Question

A solid mixture of weight $5g$ consisting of lead nitrate and sodium nitrate was heated below ${600^o}C$ until the weight of the residue was constant. If the loss in weight is $28.0\%$, the weight of lead nitrate in the mixture is:
A. $3.32g$
B. $1.68g$
C. $3.87g$
D. $4.12g$

Answer 1

The number of moles of reactants and products should be balanced such that the loss in reactants shall compensate with the loss in the products. The two balanced chemical equations of the two compounds in the mixture shall be determined so that there shall not be any stoichiometric defaults.

**To do**
Could you reproduce the stretch of the lead nitrate problem from "The number of" through "any stoichiometric defaults.", substituting "errors" for "defaults"?

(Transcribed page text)
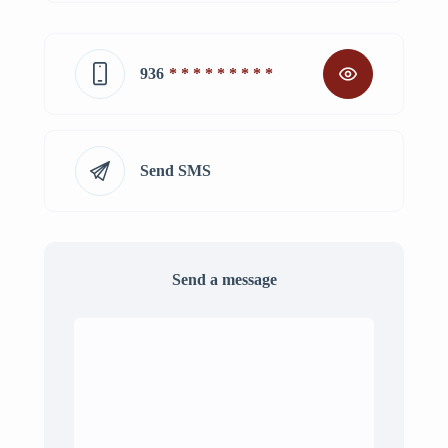
936
* * * * * * * * *
Send SMS
Send a message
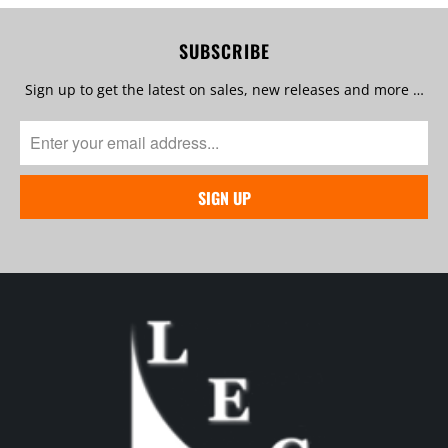
SUBSCRIBE
Sign up to get the latest on sales, new releases and more …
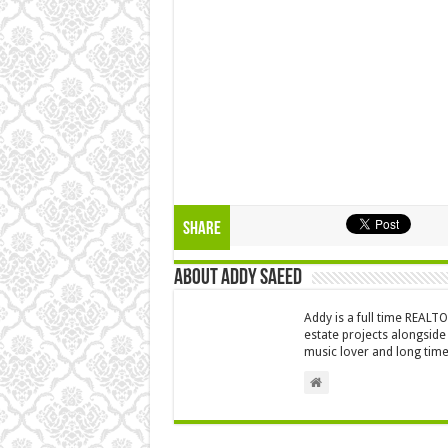
Share
About Addy Saeed
Addy is a full time REALT
estate projects alongside
music lover and long time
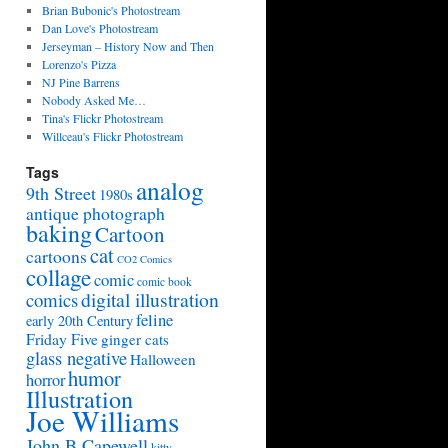
Brian Bubonic's Photostream
Dan Love's Photostream
Jerseyman – History Now and Then
Lorenzo's Pizza
NJ Pine Barrens
Nobody Asked Me…
Tina's Flickr Photostream
Willceau's Flickr Photostream
Tags
analog
9th Street
1980s
antique photograph
baking
Cartoon
cat
cartoons
CO2 Comics
collage
comic
comic book
digital illustration
comics
feline
early 20th Century
Friday Five
ginger cats
glass negative
Halloween
humor
horror
Illustration
Joe Williams
John B Capewell
kitty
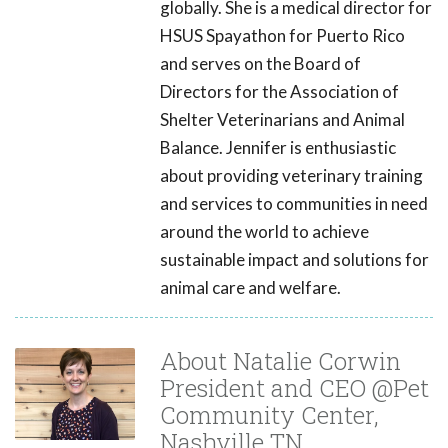
globally. She is a medical director for
HSUS Spayathon for Puerto Rico
and serves on the Board of
Directors for the Association of
Shelter Veterinarians and Animal
Balance. Jennifer is enthusiastic
about providing veterinary training
and services to communities in need
around the world to achieve
sustainable impact and solutions for
animal care and welfare.
About Natalie Corwin
President and CEO @Pet
Community Center,
Nashville TN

**Expected answer**
The number of moles of reactants and products should be balanced such that the loss in reactants shall compensate with the loss in the products. The two balanced chemical equations of the two compounds in the mixture shall be determined so that there shall not be any stoichiometric errors.